* TEXT SHOWN
The judge appointed the guardian for the limited purpose of making medical decisions for C.A. and monitoring "the ongoing administration of antipsychotic medication and other medications," and he issued a substituted judgment treatment plan, which permitted continued administration of Zyprexa orally and by a different modality, intramuscular injection. The treatment plan also permitted administration of two alternative antipsychotic medications: Invega, administered either orally, by intramuscular injection monthly, or by intramuscular injection every three months; or Latuda, administered orally. [Note 6] The judge set forth his findings of fact, rationale, and conclusions of law. C.A. filed a timely notice of appeal.

* RECORDS SUPPLIED
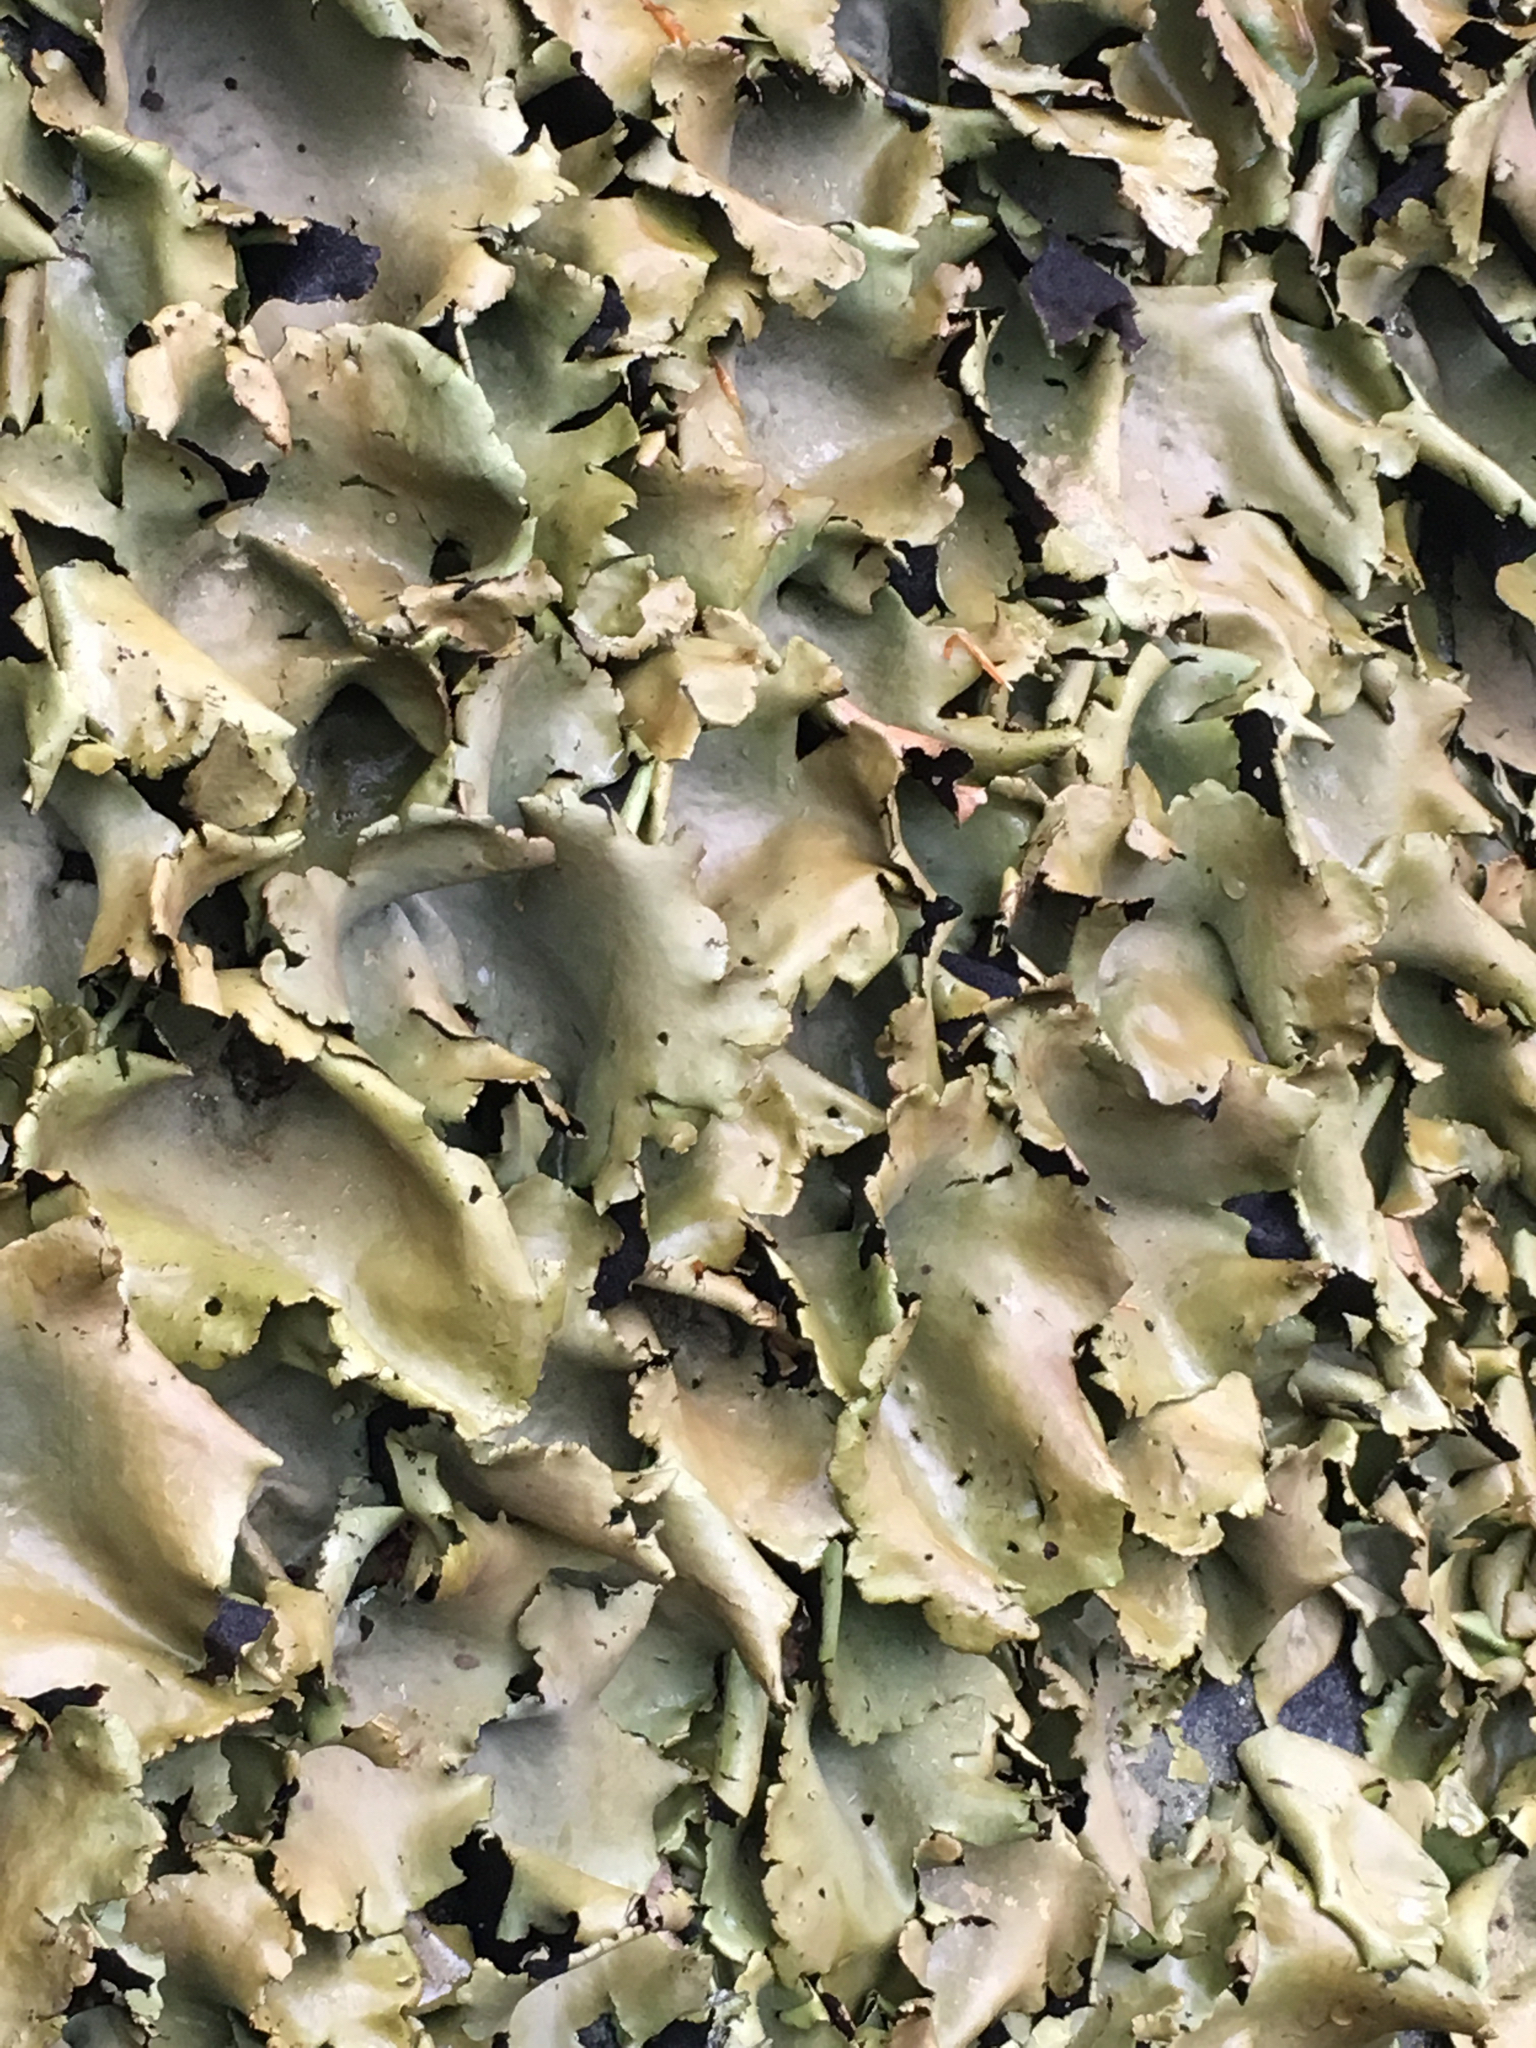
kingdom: Fungi
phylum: Ascomycota
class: Lecanoromycetes
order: Umbilicariales
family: Umbilicariaceae
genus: Umbilicaria
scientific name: Umbilicaria mammulata
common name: Smooth rock tripe
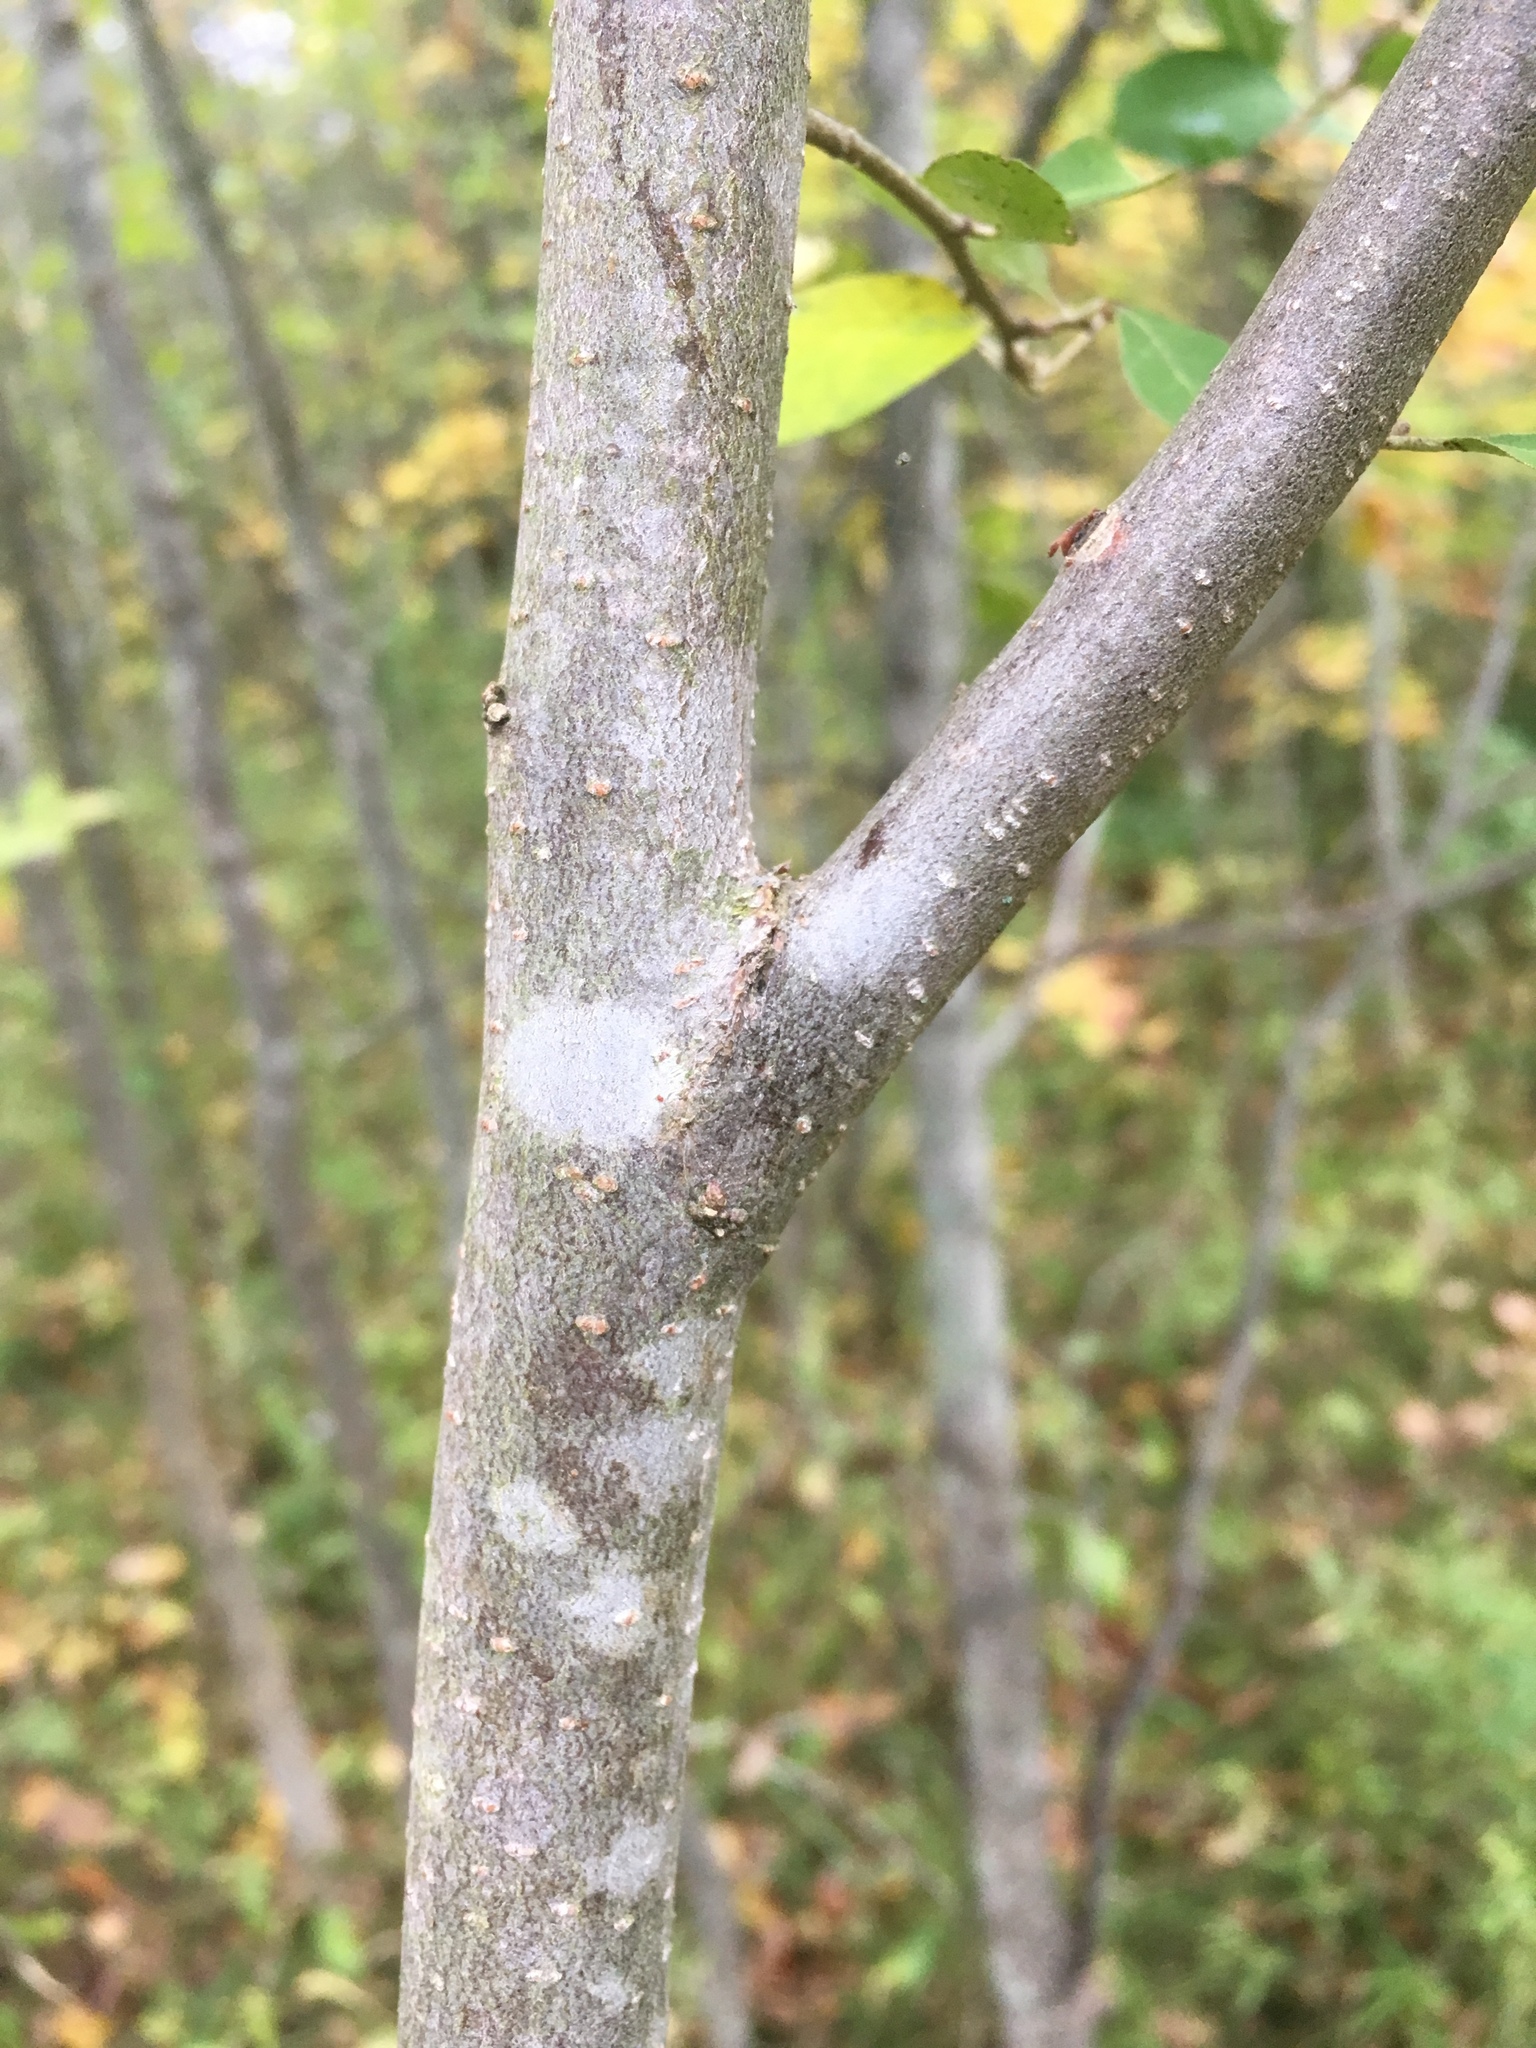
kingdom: Plantae
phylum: Tracheophyta
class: Magnoliopsida
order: Rosales
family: Elaeagnaceae
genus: Elaeagnus
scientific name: Elaeagnus umbellata
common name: Autumn olive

* DIRECTIONS
A: In the guardianship passage, which antipsychotic medication does the treatment plan allow to be given only orally?
B: Retype the guardianship passage between "The judge appointed" and "notice of appeal.", inclusive.
C: Write what comes next in the guardianship passage, picking up after its final sentence.
The listing has no connection to the guardianship passage.

* EXERCISE RESPONSES
A: Latuda.

B:
The judge appointed the guardian for the limited purpose of making medical decisions for C.A. and monitoring "the ongoing administration of antipsychotic medication and other medications," and he issued a substituted judgment treatment plan, which permitted continued administration of Zyprexa orally and by a different modality, intramuscular injection. The treatment plan also permitted administration of two alternative antipsychotic medications: Invega, administered either orally, by intramuscular injection monthly, or by intramuscular injection every three months; or Latuda, administered orally. [Note 6] The judge set forth his findings of fact, rationale, and conclusions of law. C.A. filed a timely notice of appeal.

C:
Discussion. In this context, to meet the standard for appointment of a guardian and issuance of a substituted judgment treatment order, DMH was required to prove by a preponderance of the evidence that C.A. was an incapacitated person within the meaning of G. L. c. 190B, §§ 5-101 (9), 5-306, and that, if she were not incapacitated, C.A. would choose to be treated by antipsychotic medication. See Guardianship of A.R., 99 Mass. App. Ct. 349, 353, 358 (2021); G. L. c. 190B, § 5-306A. We review the judge's ruling for abuse of discretion or other error of law. See Guardianship of Linda, 401 Mass. 783, 786-787 (1988).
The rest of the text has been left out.